Sorkin's screenplay in Molly's Game isn't his most stellar (if you consider Steve Jobs and The Social Network) and may hold only the interest of upscale or more discerning audiences.
But, the sprawling, if erudite verbosity drawn from Molly Bloom's memoir with a cumbersome subtitle From Hollywood's Elite to Wall Street Billionaire Boys Club, My High-Stakes Adventure in the World of Underground Poker does flourish at times in spite of indulgent writing and effusive narration.
Back-and-forth in chronology of Ms. Bloom (whose more personal proclivities besides a drug habit aren't apparently important if the text stresses empowerment) into a new career of making money after a devastating back injury prevents her from following in the ilk of Lindsey Vonn.
Molly becomes beholden to a sordid Hollywood hustler (Jeremy Strong) who manages illegal poker activities on the side. She'll be unable to remain in L.A., but gets into exclusive high-stakes stuff in the Big Apple before an FBI sting forces her hand once arrested.

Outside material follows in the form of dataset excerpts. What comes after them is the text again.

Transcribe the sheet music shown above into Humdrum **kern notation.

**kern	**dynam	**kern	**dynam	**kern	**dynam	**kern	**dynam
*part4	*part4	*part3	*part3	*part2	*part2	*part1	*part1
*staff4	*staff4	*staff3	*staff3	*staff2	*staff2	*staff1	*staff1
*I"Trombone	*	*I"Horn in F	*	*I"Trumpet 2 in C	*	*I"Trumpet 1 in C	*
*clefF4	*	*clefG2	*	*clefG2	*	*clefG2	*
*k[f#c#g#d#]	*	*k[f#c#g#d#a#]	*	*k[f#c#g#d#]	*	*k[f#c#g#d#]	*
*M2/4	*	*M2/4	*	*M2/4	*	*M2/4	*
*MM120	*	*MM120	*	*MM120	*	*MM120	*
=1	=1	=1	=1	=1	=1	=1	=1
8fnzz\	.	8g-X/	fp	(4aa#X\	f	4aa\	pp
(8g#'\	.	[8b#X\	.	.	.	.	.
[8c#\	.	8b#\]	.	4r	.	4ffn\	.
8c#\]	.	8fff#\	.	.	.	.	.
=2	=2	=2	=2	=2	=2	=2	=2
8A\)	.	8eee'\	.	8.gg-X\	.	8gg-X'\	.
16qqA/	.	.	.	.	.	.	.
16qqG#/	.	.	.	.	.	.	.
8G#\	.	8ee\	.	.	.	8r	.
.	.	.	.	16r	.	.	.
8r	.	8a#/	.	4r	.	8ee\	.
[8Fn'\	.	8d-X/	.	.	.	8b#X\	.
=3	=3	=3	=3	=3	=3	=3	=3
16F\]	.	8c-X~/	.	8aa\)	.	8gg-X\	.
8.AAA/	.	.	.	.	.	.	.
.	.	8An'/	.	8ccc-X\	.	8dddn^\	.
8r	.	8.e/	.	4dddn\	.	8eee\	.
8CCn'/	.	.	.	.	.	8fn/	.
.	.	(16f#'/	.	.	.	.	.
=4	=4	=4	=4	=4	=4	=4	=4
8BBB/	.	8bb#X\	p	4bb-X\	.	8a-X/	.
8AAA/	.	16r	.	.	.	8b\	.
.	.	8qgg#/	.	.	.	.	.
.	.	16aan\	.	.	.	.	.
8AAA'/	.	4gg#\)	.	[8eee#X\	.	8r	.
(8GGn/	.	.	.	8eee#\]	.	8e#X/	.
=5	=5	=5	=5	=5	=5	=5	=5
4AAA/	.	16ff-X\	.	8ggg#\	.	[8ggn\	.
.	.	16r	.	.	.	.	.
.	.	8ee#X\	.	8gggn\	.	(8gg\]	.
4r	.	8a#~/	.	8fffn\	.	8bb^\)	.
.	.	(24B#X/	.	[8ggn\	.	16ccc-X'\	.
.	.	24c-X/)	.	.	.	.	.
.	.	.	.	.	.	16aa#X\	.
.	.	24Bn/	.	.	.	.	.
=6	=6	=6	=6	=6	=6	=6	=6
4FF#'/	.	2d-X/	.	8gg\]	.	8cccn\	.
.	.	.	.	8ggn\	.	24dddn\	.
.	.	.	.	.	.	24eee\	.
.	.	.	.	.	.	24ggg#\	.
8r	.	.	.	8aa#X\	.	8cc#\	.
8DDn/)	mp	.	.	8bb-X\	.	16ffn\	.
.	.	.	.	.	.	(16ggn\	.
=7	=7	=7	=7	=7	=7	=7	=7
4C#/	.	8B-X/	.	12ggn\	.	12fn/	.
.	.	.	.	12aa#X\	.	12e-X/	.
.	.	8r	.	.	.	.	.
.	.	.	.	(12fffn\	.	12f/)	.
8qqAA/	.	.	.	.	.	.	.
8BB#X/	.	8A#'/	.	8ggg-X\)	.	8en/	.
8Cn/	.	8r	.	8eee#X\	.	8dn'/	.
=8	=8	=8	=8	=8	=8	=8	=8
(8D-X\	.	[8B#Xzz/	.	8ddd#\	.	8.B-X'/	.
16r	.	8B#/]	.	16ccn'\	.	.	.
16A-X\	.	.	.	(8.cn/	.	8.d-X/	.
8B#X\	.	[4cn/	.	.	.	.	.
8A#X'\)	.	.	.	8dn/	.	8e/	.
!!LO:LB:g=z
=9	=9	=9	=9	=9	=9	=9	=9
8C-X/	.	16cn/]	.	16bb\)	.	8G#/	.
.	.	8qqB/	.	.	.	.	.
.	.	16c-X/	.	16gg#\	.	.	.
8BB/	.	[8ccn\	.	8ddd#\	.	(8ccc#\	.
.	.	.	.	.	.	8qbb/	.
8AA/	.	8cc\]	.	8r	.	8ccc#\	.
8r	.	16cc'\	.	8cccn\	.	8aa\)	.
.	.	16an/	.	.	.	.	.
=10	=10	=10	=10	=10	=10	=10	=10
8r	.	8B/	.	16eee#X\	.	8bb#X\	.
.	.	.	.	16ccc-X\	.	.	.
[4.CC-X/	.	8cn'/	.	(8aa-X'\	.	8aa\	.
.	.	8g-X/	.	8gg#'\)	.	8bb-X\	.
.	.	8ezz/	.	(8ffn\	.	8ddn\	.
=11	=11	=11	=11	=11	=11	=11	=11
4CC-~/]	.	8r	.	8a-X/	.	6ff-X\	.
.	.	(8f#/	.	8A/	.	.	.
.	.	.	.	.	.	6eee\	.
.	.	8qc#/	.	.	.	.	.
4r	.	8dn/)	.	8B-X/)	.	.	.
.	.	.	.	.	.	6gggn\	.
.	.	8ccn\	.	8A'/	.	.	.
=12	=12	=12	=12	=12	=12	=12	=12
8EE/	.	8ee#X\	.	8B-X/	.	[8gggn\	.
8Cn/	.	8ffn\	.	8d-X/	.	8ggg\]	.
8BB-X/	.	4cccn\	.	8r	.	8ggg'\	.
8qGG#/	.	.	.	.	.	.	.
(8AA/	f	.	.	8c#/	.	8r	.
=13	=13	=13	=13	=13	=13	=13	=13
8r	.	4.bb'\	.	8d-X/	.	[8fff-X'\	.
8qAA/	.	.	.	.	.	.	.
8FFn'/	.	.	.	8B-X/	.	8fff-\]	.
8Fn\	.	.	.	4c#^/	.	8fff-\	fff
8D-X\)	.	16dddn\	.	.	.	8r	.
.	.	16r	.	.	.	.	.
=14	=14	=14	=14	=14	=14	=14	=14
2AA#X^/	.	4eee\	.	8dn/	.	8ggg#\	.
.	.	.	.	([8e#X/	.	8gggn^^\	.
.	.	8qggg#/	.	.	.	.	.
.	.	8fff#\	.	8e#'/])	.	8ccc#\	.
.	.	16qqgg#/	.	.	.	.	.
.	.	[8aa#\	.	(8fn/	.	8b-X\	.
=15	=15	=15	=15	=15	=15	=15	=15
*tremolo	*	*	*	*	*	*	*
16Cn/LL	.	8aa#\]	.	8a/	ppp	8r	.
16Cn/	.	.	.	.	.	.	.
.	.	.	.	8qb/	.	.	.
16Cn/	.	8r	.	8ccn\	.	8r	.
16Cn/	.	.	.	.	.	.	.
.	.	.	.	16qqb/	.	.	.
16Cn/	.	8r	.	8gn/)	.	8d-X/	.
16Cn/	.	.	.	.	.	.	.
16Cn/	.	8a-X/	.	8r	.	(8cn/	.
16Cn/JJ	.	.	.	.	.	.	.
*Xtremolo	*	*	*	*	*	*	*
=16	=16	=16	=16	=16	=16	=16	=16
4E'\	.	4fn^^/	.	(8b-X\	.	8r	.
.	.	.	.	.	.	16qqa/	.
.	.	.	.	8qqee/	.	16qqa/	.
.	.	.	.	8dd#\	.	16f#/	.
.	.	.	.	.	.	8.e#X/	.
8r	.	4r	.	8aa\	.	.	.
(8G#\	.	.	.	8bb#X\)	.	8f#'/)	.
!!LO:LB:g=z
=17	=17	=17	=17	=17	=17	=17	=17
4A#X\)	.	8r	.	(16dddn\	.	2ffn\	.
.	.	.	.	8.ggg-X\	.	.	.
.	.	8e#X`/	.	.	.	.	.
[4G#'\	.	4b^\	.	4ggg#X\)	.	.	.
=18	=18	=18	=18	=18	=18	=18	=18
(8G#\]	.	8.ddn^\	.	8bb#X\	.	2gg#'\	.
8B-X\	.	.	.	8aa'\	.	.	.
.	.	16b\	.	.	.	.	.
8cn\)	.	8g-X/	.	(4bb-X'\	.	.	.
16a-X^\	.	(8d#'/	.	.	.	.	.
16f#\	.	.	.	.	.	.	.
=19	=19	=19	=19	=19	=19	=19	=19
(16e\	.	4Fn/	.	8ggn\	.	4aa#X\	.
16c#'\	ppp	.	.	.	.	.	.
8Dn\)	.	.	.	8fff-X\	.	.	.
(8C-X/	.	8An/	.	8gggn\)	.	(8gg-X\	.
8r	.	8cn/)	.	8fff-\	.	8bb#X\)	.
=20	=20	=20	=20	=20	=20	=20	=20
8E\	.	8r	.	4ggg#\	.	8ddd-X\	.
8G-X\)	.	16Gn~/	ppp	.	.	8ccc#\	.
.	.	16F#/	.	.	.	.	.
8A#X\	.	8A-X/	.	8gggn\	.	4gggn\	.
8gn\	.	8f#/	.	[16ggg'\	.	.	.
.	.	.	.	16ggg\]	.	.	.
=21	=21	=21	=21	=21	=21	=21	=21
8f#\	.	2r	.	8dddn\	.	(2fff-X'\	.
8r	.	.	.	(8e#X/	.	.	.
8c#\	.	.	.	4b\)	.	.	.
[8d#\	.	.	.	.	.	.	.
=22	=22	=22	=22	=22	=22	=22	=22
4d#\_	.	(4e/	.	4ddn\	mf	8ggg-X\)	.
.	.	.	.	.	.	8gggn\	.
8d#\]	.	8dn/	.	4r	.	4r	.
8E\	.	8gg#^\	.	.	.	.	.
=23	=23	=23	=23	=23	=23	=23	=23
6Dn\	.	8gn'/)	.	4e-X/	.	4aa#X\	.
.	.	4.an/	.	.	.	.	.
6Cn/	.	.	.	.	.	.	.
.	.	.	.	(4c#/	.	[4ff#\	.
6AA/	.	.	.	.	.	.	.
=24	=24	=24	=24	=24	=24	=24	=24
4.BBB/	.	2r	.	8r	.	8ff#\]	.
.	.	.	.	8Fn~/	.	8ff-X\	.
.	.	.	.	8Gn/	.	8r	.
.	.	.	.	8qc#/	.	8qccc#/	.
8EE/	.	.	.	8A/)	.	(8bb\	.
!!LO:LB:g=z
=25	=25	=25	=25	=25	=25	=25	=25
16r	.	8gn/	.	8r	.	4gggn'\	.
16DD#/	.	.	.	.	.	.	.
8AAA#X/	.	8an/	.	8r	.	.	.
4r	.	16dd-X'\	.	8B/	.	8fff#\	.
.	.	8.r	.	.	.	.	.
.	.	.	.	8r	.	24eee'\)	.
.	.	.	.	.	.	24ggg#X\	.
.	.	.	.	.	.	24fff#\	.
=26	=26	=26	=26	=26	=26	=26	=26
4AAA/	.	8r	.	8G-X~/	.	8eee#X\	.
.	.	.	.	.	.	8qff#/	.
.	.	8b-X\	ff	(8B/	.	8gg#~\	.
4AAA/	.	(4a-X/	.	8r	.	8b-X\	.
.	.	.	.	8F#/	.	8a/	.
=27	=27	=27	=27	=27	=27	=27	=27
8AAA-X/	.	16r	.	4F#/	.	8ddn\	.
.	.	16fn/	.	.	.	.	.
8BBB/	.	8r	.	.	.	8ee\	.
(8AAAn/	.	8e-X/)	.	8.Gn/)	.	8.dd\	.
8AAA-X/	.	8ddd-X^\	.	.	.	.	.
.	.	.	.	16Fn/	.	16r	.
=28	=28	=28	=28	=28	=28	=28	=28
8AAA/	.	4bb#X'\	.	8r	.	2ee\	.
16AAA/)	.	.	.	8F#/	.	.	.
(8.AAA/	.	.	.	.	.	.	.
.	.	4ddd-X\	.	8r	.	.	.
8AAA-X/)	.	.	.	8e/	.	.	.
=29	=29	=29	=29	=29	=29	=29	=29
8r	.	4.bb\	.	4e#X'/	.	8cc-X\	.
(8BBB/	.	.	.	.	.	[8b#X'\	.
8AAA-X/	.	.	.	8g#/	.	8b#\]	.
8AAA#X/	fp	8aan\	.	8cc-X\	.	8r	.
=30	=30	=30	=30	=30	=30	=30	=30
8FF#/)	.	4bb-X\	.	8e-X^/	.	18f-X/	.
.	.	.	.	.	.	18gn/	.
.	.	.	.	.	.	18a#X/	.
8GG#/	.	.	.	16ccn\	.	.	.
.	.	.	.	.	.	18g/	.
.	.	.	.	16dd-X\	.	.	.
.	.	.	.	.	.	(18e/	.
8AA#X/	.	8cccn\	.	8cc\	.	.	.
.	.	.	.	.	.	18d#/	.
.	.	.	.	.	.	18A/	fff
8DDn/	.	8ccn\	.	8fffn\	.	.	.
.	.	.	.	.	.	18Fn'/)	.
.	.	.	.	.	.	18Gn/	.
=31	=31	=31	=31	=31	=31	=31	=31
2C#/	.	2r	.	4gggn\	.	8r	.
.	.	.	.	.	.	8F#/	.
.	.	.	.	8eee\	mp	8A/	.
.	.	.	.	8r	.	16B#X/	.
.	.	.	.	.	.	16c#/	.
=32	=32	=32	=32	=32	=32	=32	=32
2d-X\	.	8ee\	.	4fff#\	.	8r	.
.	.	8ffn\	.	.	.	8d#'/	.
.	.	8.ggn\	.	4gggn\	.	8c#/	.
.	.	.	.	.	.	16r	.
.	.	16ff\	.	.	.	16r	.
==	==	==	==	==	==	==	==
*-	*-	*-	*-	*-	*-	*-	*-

Some of the best interludes in this garrulous Game include Molly's meetings with high-priced attorney Charlie Jaffey (Idris Elba of The Mountain Between Us). Charlie cajoles her about her "clients" so a settlement with the prosecution can be reached. Her quandary is juxtaposed with her success as the "poker princess" in the rapid celebrity gaming world (with Michael Cera standing in for the likes of Tobey Maguire). A tenacity and toughness blooms from a psychologist dad (a well-suited Kevin Costner).
Even if Sorkin doesn't play his cards that adeptly which limits the extent to which Chastain's committed effort can really scale emotional truths this biopic doesn't really sell out on its intriguing (if not so thoroughly examined) subject as overpowering and unmanageable as it appears on the silver screen.